At the same time, Scripture includes direct commands that may not directly apply to us, like those related to head coverings and hair length in corporate worship. The vast majority of today’s evangelicals understand that those passages do not apply to our situation in a one-to-one fashion, based on our understanding of today’s cultural symbols. Hebrews 5:14 explains that our powers of discernment need to be trained to distinguish between good and evil. That seems to imply a maturity of wisdom and judgment under the dominion of Scripture, yet a judgment that also takes other sources of knowledge into account.
So while Rienow is right to be concerned when religious leaders fabricate new laws and declare them to be a universal, objective standard of righteousness (33-34), we still have to be able to look at biblical commands and principles and make some judgment as to how they apply in diverse contexts.
It seems that Reinow has expanded the doctrine of the sufficiency of Scripture to say a bit more than it has meant in church history since the Reformation, and more than Scripture claims for itself. His argument implies that the things Scripture doesn’t specifically address do not matter, which has dangerous implications. A better understanding of the sufficiency of Scripture would need to embrace the uniqueness of Scripture as authoritative divine revelation without insisting that it contains every piece of information we need for spiritual maturity. As John Piper has explained, “The sufficiency of Scripture does not mean that the Scripture is all we need to live obediently. . . . The sufficiency of Scripture means that we don’t need any more special revelation.”
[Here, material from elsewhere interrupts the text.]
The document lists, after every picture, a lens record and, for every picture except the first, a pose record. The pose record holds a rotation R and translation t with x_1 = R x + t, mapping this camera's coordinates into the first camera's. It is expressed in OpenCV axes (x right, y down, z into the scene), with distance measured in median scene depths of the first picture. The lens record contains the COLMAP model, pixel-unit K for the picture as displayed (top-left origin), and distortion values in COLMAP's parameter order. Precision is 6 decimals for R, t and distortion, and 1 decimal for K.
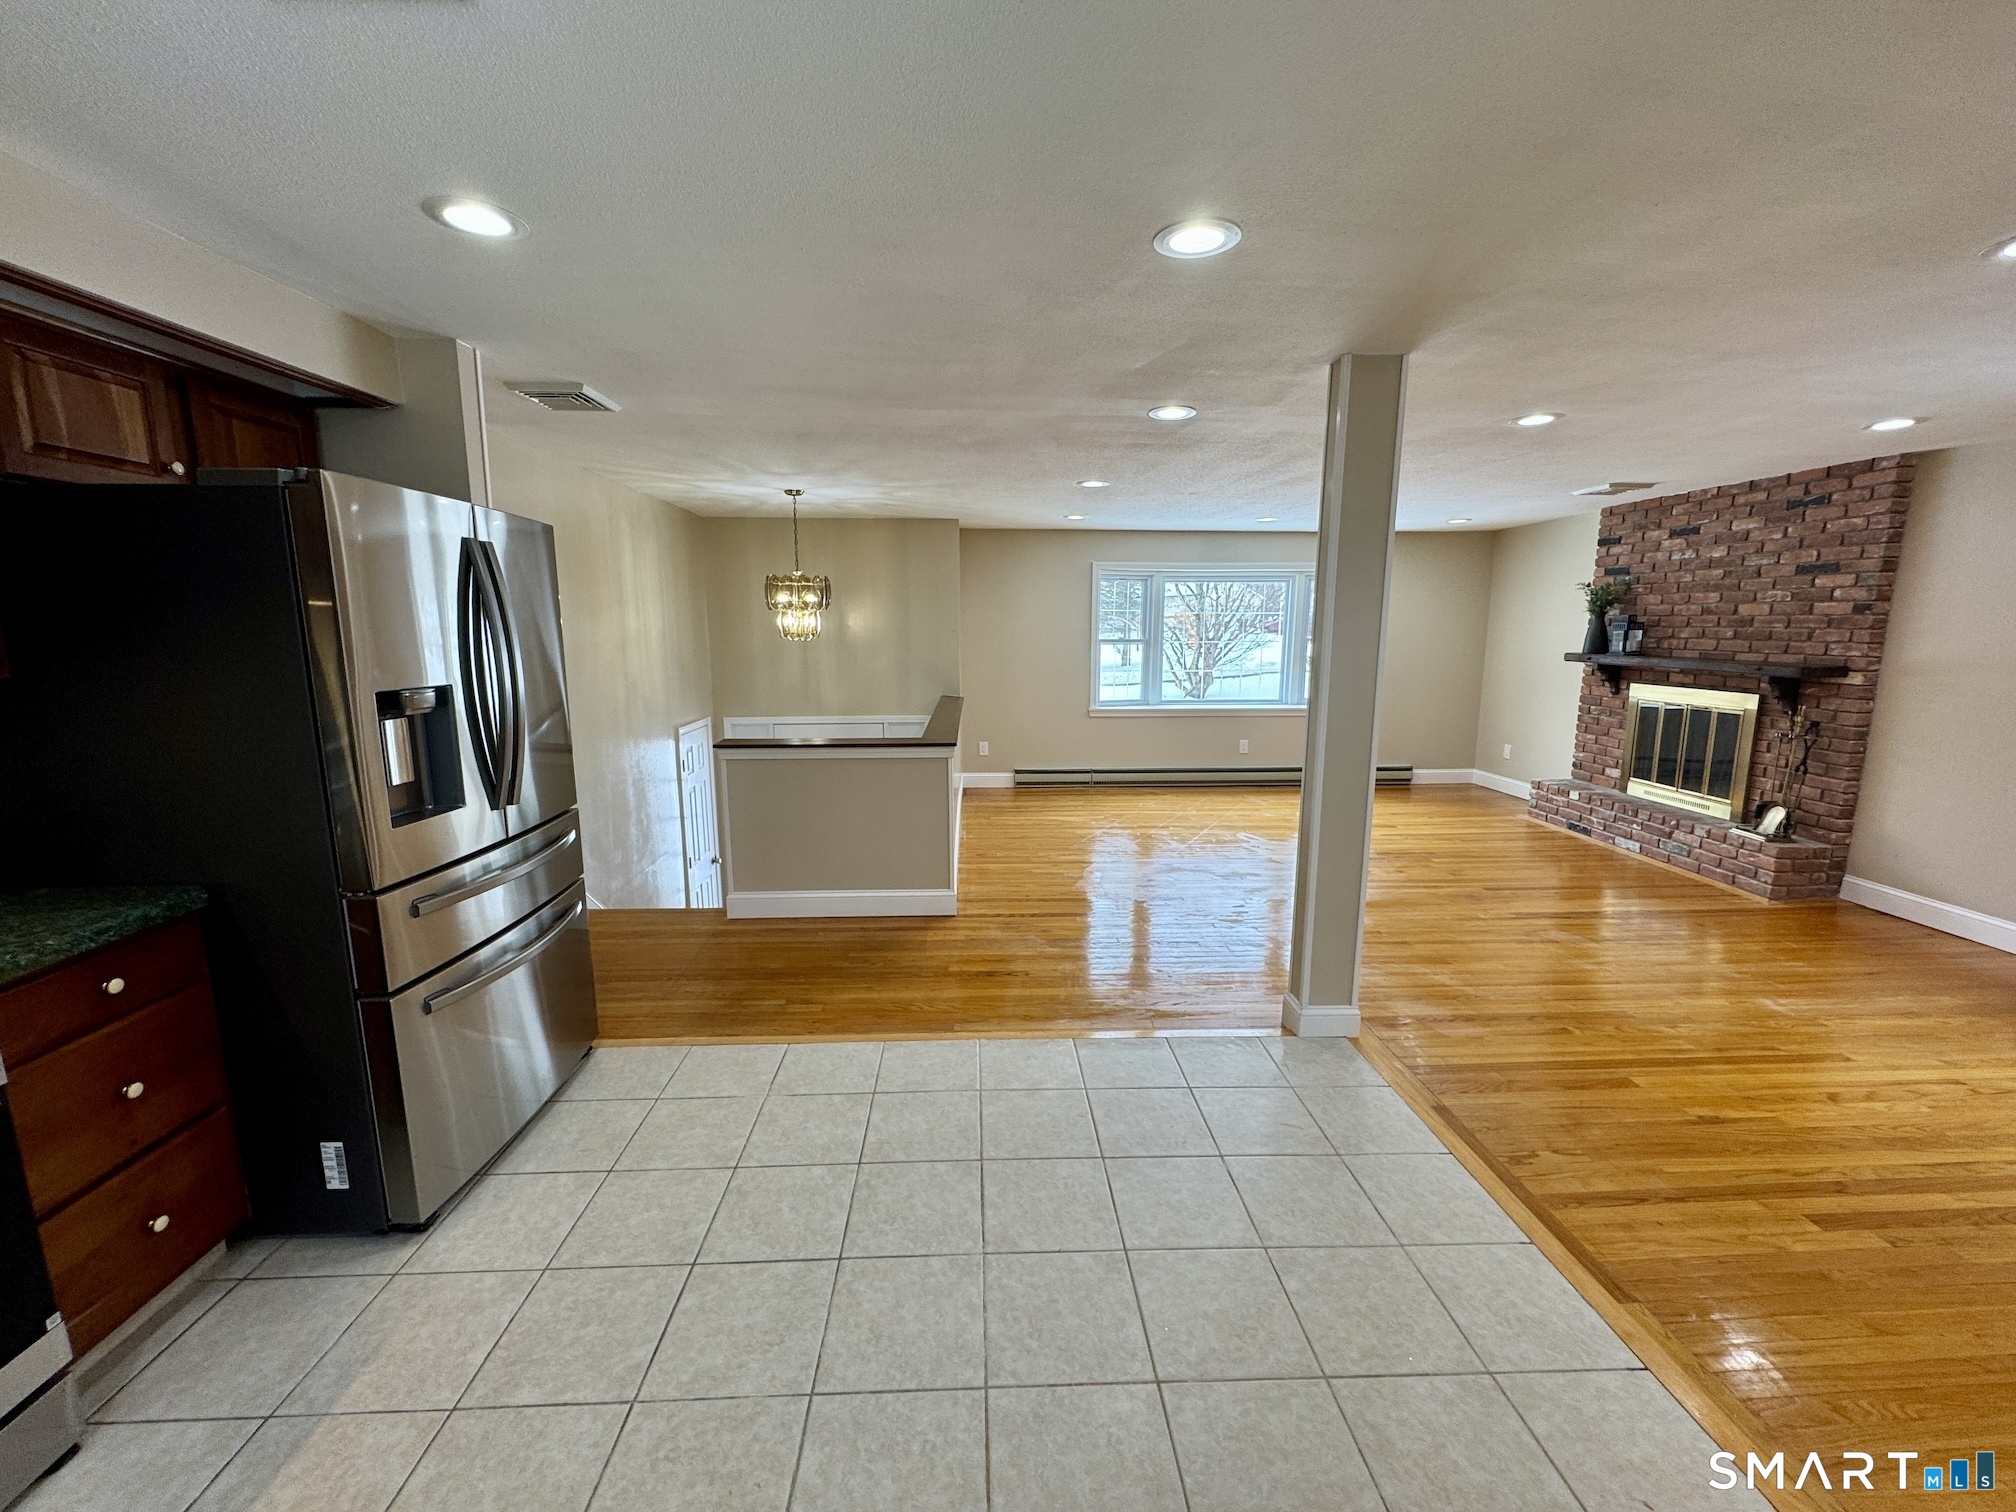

Rienow’s book could be quite useful for a broad range of potential readers if these matters were resolved. I would offer two suggestions. First, consider the implications of the doctrine for more issues than family-integrated ministry, which is where he spends a disproportionate amount of time. Second, supplement the biblical foundation with a few more fine distinctions, and perhaps a chapter on the ways in which Scripture is actually insufficient. With those two adjustments in place, the book might be a valuable resource. As it stands, its argument is just a little too off-target to justify a recommendation.